Depression happens to everyone, even tropical storms, and Henri is now tropically depressed. NASA satellite imagery has confirmed he’s weakened to a tropical depression and he is further expected to degenerate into a remnant low pressure area.
At 11 a.m. EDT on October 8, Henri’s maximum sustained winds were down to 35 mph and waning. The National Hurricane Center used NASA’s QuikScat satellite wind date from 6:12 a.m. EDT this morning to confirm Henri’s wind speed.
His center was located 130 miles north-northeast of the northern Leeward Islands, near latitude 19.8 North and longitude 62.0 West. Tropical Depression Henri is moving toward the west near 13 mph and he’s expected to slow down in the next day. Minimum central pressure is near 1010 millibars.
The Geostationary Operational Environmental Satellite known as GOES-12 covers the Atlantic Ocean, and is managed by the National Oceanic and Atmospheric Administration (NOAA). NASA’s GOES Project, located at NASA’s Goddard Space Flight Center, Greenbelt, Md. creates some of the GOES satellite images. An image created on October 8 at 10:45 a.m. EDT showed Henri as a disorganized area of cloudiness, located east of the Leeward Islands.
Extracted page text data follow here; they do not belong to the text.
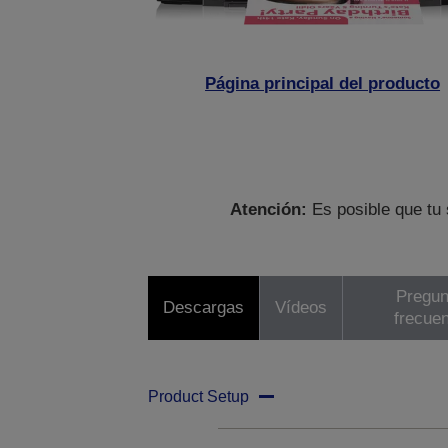
Página principal del producto
Atención:
Es posible que tu 
Pregun
Descargas
Vídeos
frecue
Product Setup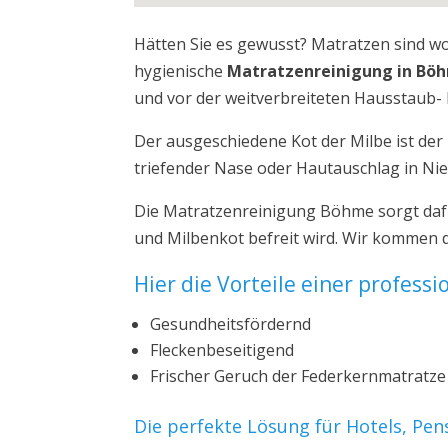
Hätten Sie es gewusst? Matratzen sind w
hygienische
Matratzenreinigung in Bö
und vor der weitverbreiteten Hausstaub- 
Der ausgeschiedene Kot der Milbe ist de
triefender Nase oder Hautauschlag in Ni
Die Matratzenreinigung Böhme sorgt dafü
und Milbenkot befreit wird. Wir kommen 
Hier die Vorteile einer profess
Gesundheitsfördernd
Fleckenbeseitigend
Frischer Geruch der Federkernmatratze
Die perfekte Lösung für Hotels, Pe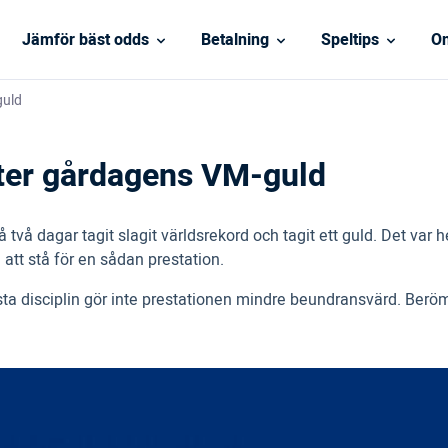
Jämför bäst odds
Betalning
Speltips
On
guld
fter gårdagens VM-guld
vå dagar tagit slagit världsrekord och tagit ett guld. Det var 
att stå för en sådan prestation.
sta disciplin gör inte prestationen mindre beundransvärd. Beröm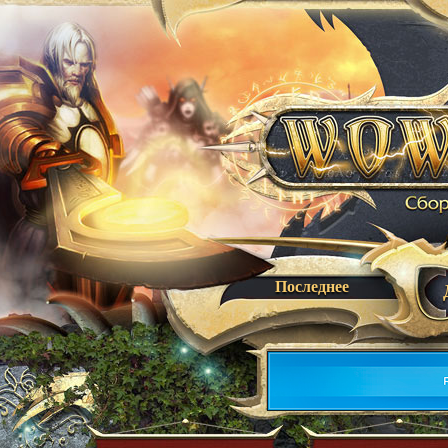
Последнее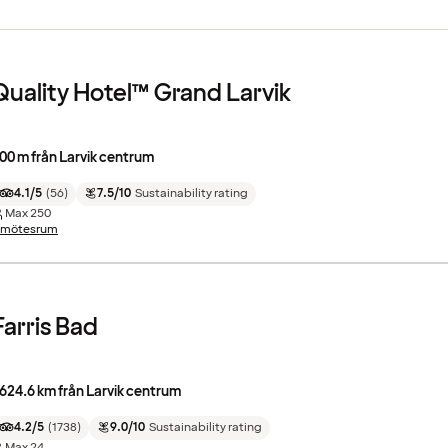
Quality Hotel™ Grand Larvik
00 m från Larvik centrum
4.1/5
(
56
)
7.5/10
Sustainability rating
Max
250
 mötesrum
Farris Bad
624.6 km från Larvik centrum
4.2/5
(
1738
)
9.0/10
Sustainability rating
Max
24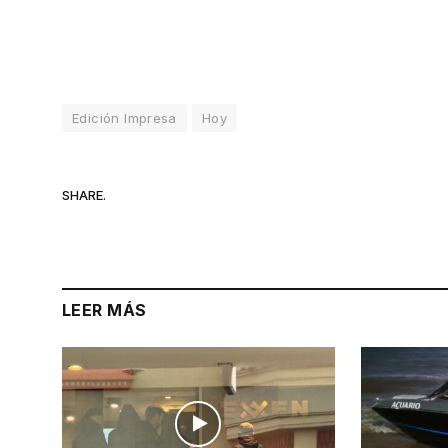
Edición Impresa
Hoy
SHARE.
LEER MÁS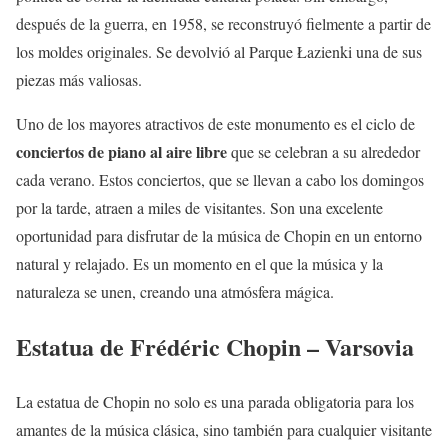
después de la guerra, en 1958, se reconstruyó fielmente a partir de
los moldes originales. Se devolvió al Parque Łazienki una de sus
piezas más valiosas.
Uno de los mayores atractivos de este monumento es el ciclo de
conciertos de piano al aire libre
que se celebran a su alrededor
cada verano. Estos conciertos, que se llevan a cabo los domingos
por la tarde, atraen a miles de visitantes. Son una excelente
oportunidad para disfrutar de la música de Chopin en un entorno
natural y relajado. Es un momento en el que la música y la
naturaleza se unen, creando una atmósfera mágica.
Estatua de Frédéric Chopin – Varsovia
La estatua de Chopin no solo es una parada obligatoria para los
amantes de la música clásica, sino también para cualquier visitante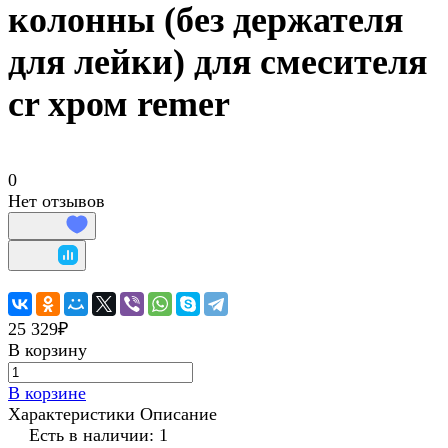
колонны (без держателя
для лейки) для смесителя
cr хром remer
0
Нет отзывов
25 329₽
В корзину
В корзине
Характеристики
Описание
Есть в наличии: 1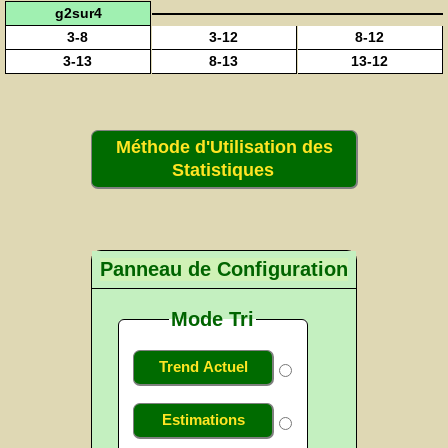
g2sur4
3-8
3-12
8-12
3-13
8-13
13-12
Méthode d'Utilisation des
Statistiques
Panneau de Configuration
Mode Tri
Trend Actuel
Estimations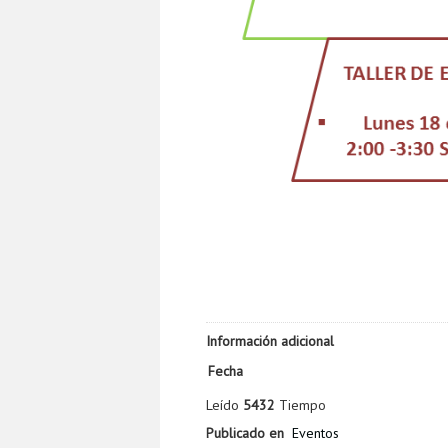
Información adicional
Fecha
Leído
5432
Tiempo
Publicado en
Eventos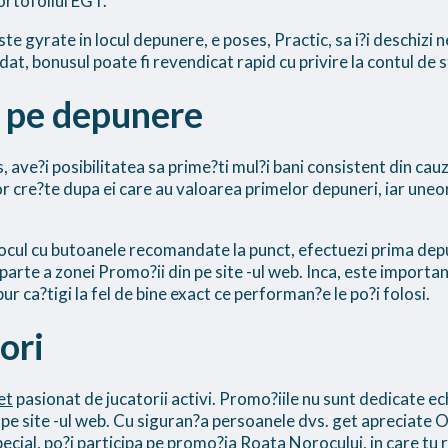
ortofoliul EGT.
ste gyrate in locul depunere, e poses, Practic, sa i?i deschizi n
idat, bonusul poate fi revendicat rapid cu privire la contul de 
e pe depunere
us, ave?i posibilitatea sa prime?ti mul?i bani consistent din ca
ilor cre?te dupa ei care au valoarea primelor depuneri, iar une
?i jocul cu butoanele recomandate la punct, efectuezi prima depu
parte a zonei Promo?ii din pe site -ul web. Inca, este important 
bur ca?tigi la fel de bine exact ce performan?e le po?i folosi.
ori
et
pasionat de jucatorii activi. Promo?iile nu sunt dedicate echi
 pe site -ul web. Cu siguran?a persoanele dvs. get apreciate
ecial, po?i participa pe promo?ia Roata Norocului, in care tu 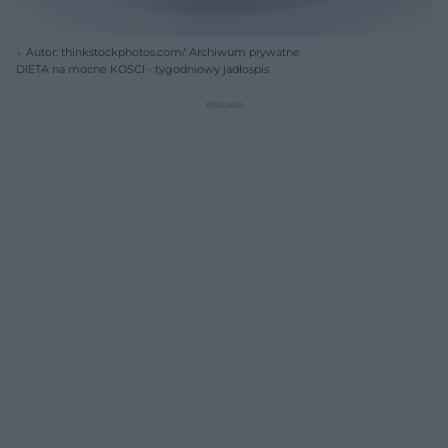
Autor: thinkstockphotos.com/ Archiwum prywatne
DIETA na mocne KOŚCI - tygodniowy jadłospis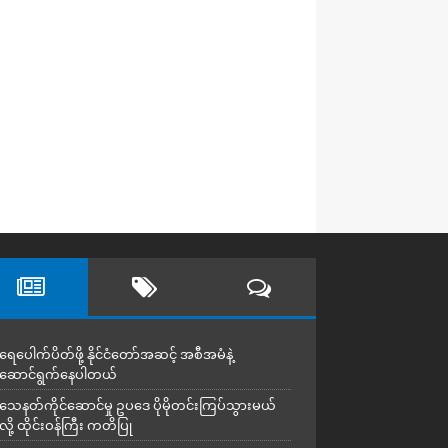
ရေပေါက်ပိတ်ဖို့ နိုင်ငံတော်အဆင့် အစီအမံနဲ့
ဆောင်ရွက်နေပါတယ်
သေနတ်ကိုင်ဆောင်မှု ဥပဒေ ပိုမိုတင်းကြပ်သွားမယ်
လို့ ထိုင်းဝန်ကြီး ကတိပြု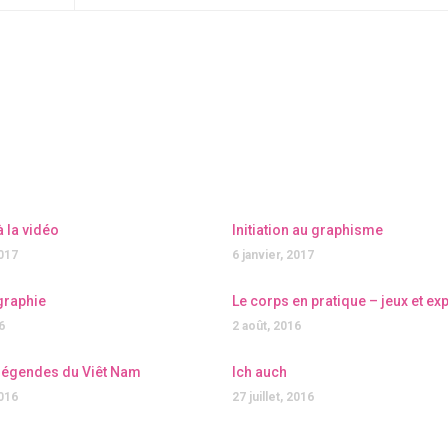
 à la vidéo
Initiation au graphisme
2017
6 janvier, 2017
graphie
Le corps en pratique – jeux et e
6
2 août, 2016
légendes du Viêt Nam
Ich auch
2016
27 juillet, 2016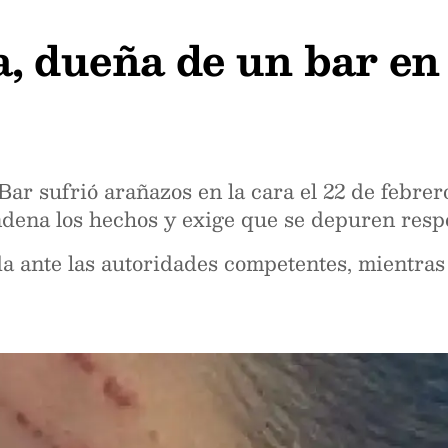
, dueña de un bar en 
Bar sufrió arañazos en la cara el 22 de febrer
dena los hechos y exige que se depuren resp
 ante las autoridades competentes, mientras e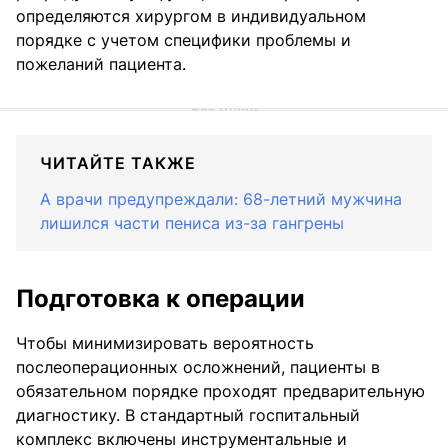
определяются хирургом в индивидуальном
порядке с учетом специфики проблемы и
пожеланий пациента.
ЧИТАЙТЕ ТАКЖЕ
А врачи предупреждали: 68-летний мужчина
лишился части пениса из-за гангрены
Подготовка к операции
Чтобы минимизировать вероятность
послеоперационных осложнений, пациенты в
обязательном порядке проходят предварительную
диагностику. В стандартный госпитальный
комплекс включены инструментальные и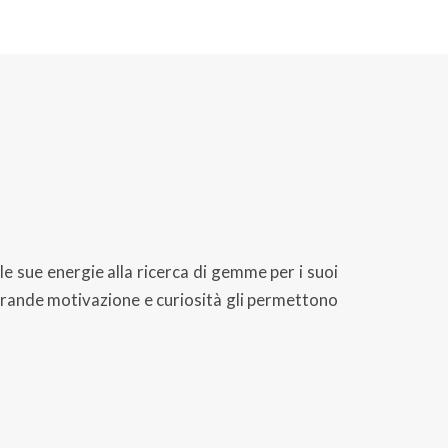
 le sue energie alla ricerca di gemme per i suoi
ua grande motivazione e curiosità gli permettono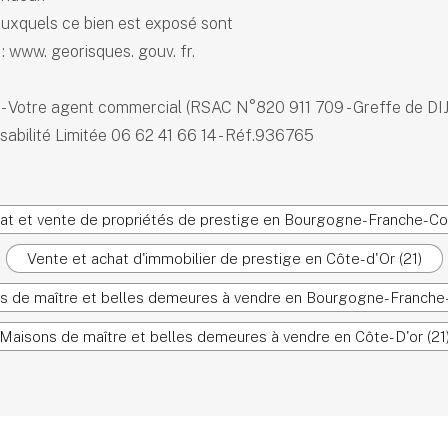
auxquels ce bien est exposé sont
 : www. georisques. gouv. fr.
 Votre agent commercial (RSAC N°820 911 709 - Greffe de D
abilité Limitée 06 62 41 66 14 - Réf.936765
at et vente de propriétés de prestige en Bourgogne-Franche-C
Vente et achat d'immobilier de prestige en Côte-d'Or (21)
s de maître et belles demeures à vendre en Bourgogne-Franch
Maisons de maître et belles demeures à vendre en Côte-D'or (21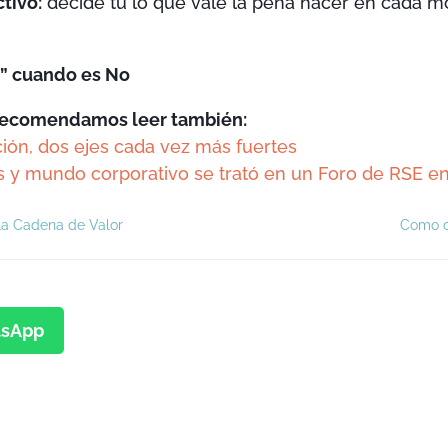
ctivo:
decide tú lo que vale la pena hacer en cada 
o” cuando es No
 recomendamos leer también:
ación, dos ejes cada vez más fuertes
s y mundo corporativo se trató en un Foro de RSE en
 la Cadena de Valor
Como c
sApp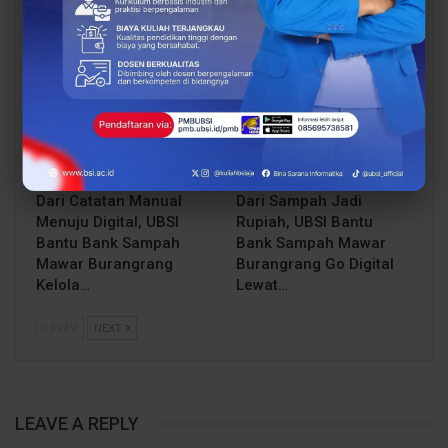
Dorong Riset Teknologi
Open Booth Spesial
dan Keamanan Siber…
dengan Beasiswa…
BERITA
BERITA
Dari Catatan Manual
Dari Sampah Jadi
Menuju Digital, UBSI
Rupiah, UBSI Bantu
Bantu Bank Sampah
Bank Sampah Mawar
Mawar Burangrang
Burangrang Go Digital
Kelola…
Lewat…
PREV
NEXT
LEAVE A REPLY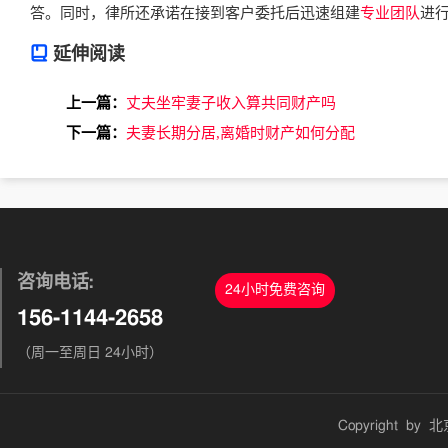
答。同时，律所还承诺在接到客户委托后迅速组建
专业团队
进
延伸阅读
上一篇：
丈夫坐牢妻子收入算共同财产吗
下一篇：
夫妻长期分居,离婚时财产如何分配
咨询电话:
24小时免费咨询
156-1144-2658
（周一至周日 24小时）
Copyright by
北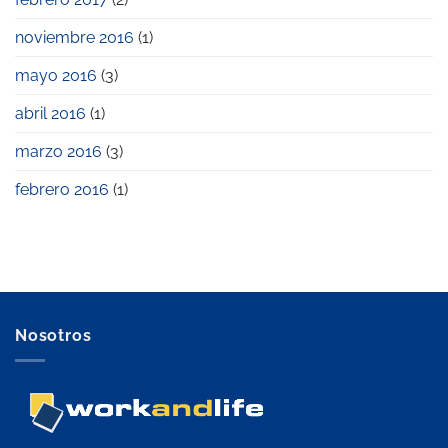
noviembre 2016
(1)
mayo 2016
(3)
abril 2016
(1)
marzo 2016
(3)
febrero 2016
(1)
Nosotros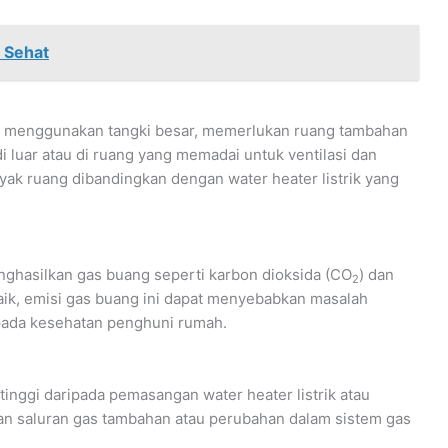
 Sehat
ng menggunakan tangki besar, memerlukan ruang tambahan
di luar atau di ruang yang memadai untuk ventilasi dan
yak ruang dibandingkan dengan water heater listrik yang
ghasilkan gas buang seperti karbon dioksida (CO
) dan
2
 baik, emisi gas buang ini dapat menyebabkan masalah
pada kesehatan penghuni rumah.
tinggi daripada pemasangan water heater listrik atau
kan saluran gas tambahan atau perubahan dalam sistem gas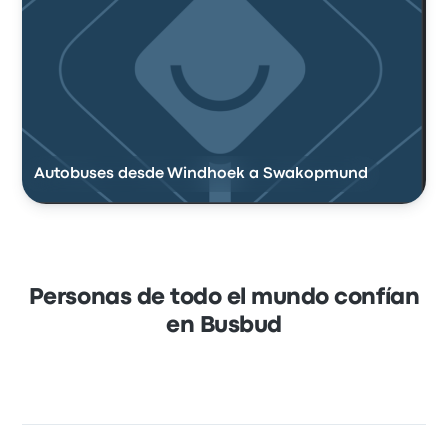
Autobuses desde Windhoek a Swakopmund
Personas de todo el mundo confían
en Busbud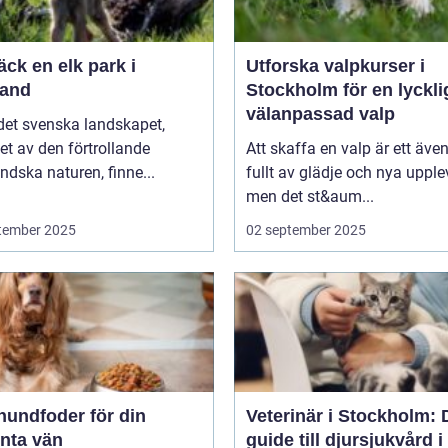
ck en elk park i
Utforska valpkurser i
and
Stockholm för en lyckli
välanpassad valp
 det svenska landskapet,
t av den förtrollande
Att skaffa en valp är ett även
dska naturen, finne...
fullt av glädje och nya upplev
men det st&aum...
tember 2025
02 september 2025
hundfoder för din
Veterinär i Stockholm: 
enta vän
guide till djursjukvård i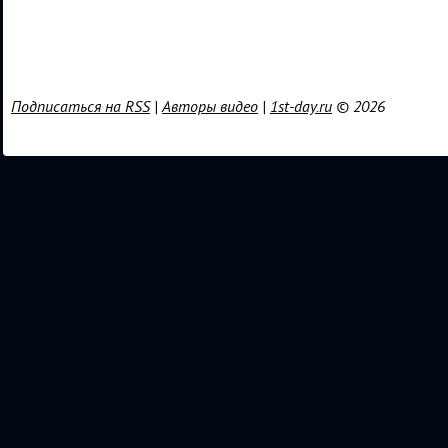
Подписаться на RSS
|
Авторы видео
|
1st-day.ru
© 2026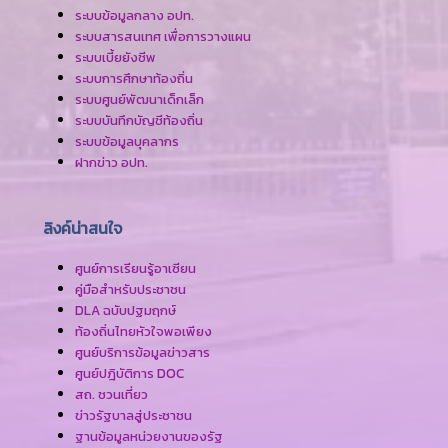
ระบบข้อมูลกลาง อปท.
ระบบสารสนเทศ เพื่อการวางแผน
ระบบเบี้ยยังชีพ
ระบบการศึกษาท้องถิ่น
ระบบศูนย์พัฒนาเด็กเล็ก
ระบบบันทึกบัญชีท้องถิ่น
ระบบข้อมูลบุคลากร
ฝากข่าว อปท.
ลิงค์น่าสนใจ
ศูนย์การเรียนรู้อาเซียน
คู่มือสำหรับประชาชน
DLA ฉบับปฐมฤกษ์
ท้องถิ่นไทยหัวใจพอเพียง
ศูนย์บริการข้อมูลข่าวสาร
ศูนย์ปฎิบัติการ DOC
สถ. ชวนเที่ยว
ข่าวรัฐบาลสู่ประชาชน
ฐานข้อมูลหน่วยงานของรัฐ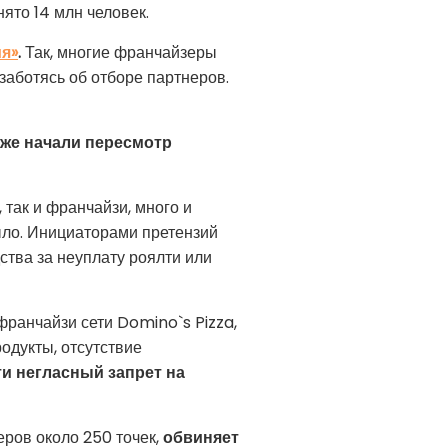
ято 14 млн человек.
я»
.
Так, многие франчайзеры
заботясь об отборе партнеров.
уже начали пересмотр
так и франчайзи, много и
ыло. Инициаторами претензий
ства за неуплату роялти или
франчайзи сети Domino`s Pizza,
одукты, отсутствие
ти негласный запрет на
ров около 250 точек,
обвиняет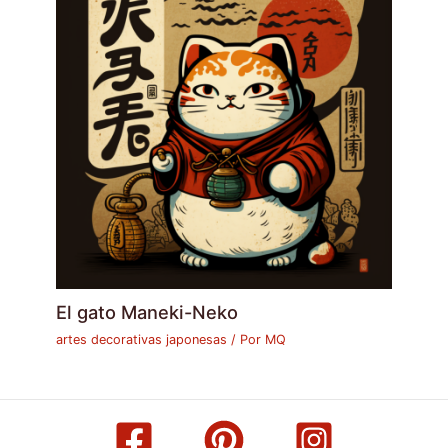
El gato Maneki-Neko
artes decorativas japonesas
/ Por
MQ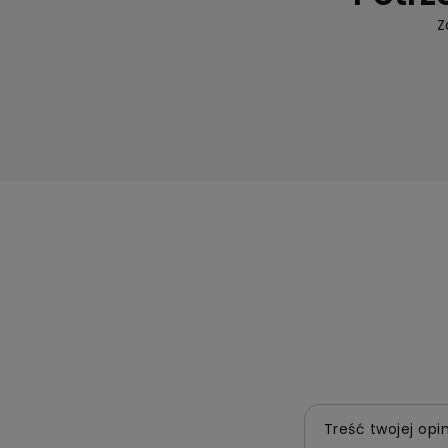
Z
Treść twojej opin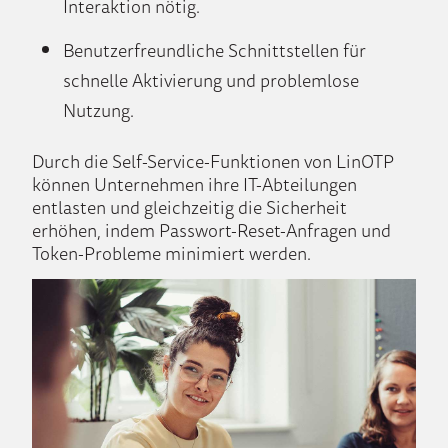
Interaktion nötig.
Benutzerfreundliche Schnittstellen für
schnelle Aktivierung und problemlose
Nutzung.
Durch die Self-Service-Funktionen von LinOTP
können Unternehmen ihre IT-Abteilungen
entlasten und gleichzeitig die Sicherheit
erhöhen, indem Passwort-Reset-Anfragen und
Token-Probleme minimiert werden.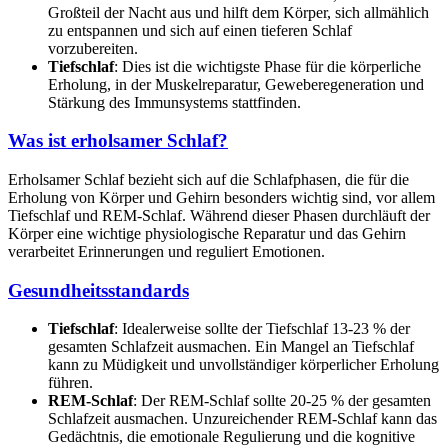
Großteil der Nacht aus und hilft dem Körper, sich allmählich
zu entspannen und sich auf einen tieferen Schlaf
vorzubereiten.
Tiefschlaf
: Dies ist die wichtigste Phase für die körperliche
Erholung, in der Muskelreparatur, Geweberegeneration und
Stärkung des Immunsystems stattfinden.
Was ist erholsamer Schlaf?
Erholsamer Schlaf bezieht sich auf die Schlafphasen, die für die
Erholung von Körper und Gehirn besonders wichtig sind, vor allem
Tiefschlaf und REM-Schlaf. Während dieser Phasen durchläuft der
Körper eine wichtige physiologische Reparatur und das Gehirn
verarbeitet Erinnerungen und reguliert Emotionen.
Gesundheitsstandards
Tiefschlaf
: Idealerweise sollte der Tiefschlaf 13-23 % der
gesamten Schlafzeit ausmachen. Ein Mangel an Tiefschlaf
kann zu Müdigkeit und unvollständiger körperlicher Erholung
führen.
REM-Schlaf
: Der REM-Schlaf sollte 20-25 % der gesamten
Schlafzeit ausmachen. Unzureichender REM-Schlaf kann das
Gedächtnis, die emotionale Regulierung und die kognitive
While on his westward track, Henri is expected to produce between 1 and 2 inches of rainfall over the northern Leeward Islands and the Virgin Islands.
Henri is likely to degenerate into a remnant low later today because he’s in an environment of battering winds. Henri will remain in an environment of strong southwesterly shear today, and later winds from the northeast will hammer away at him, further weakening his circulation.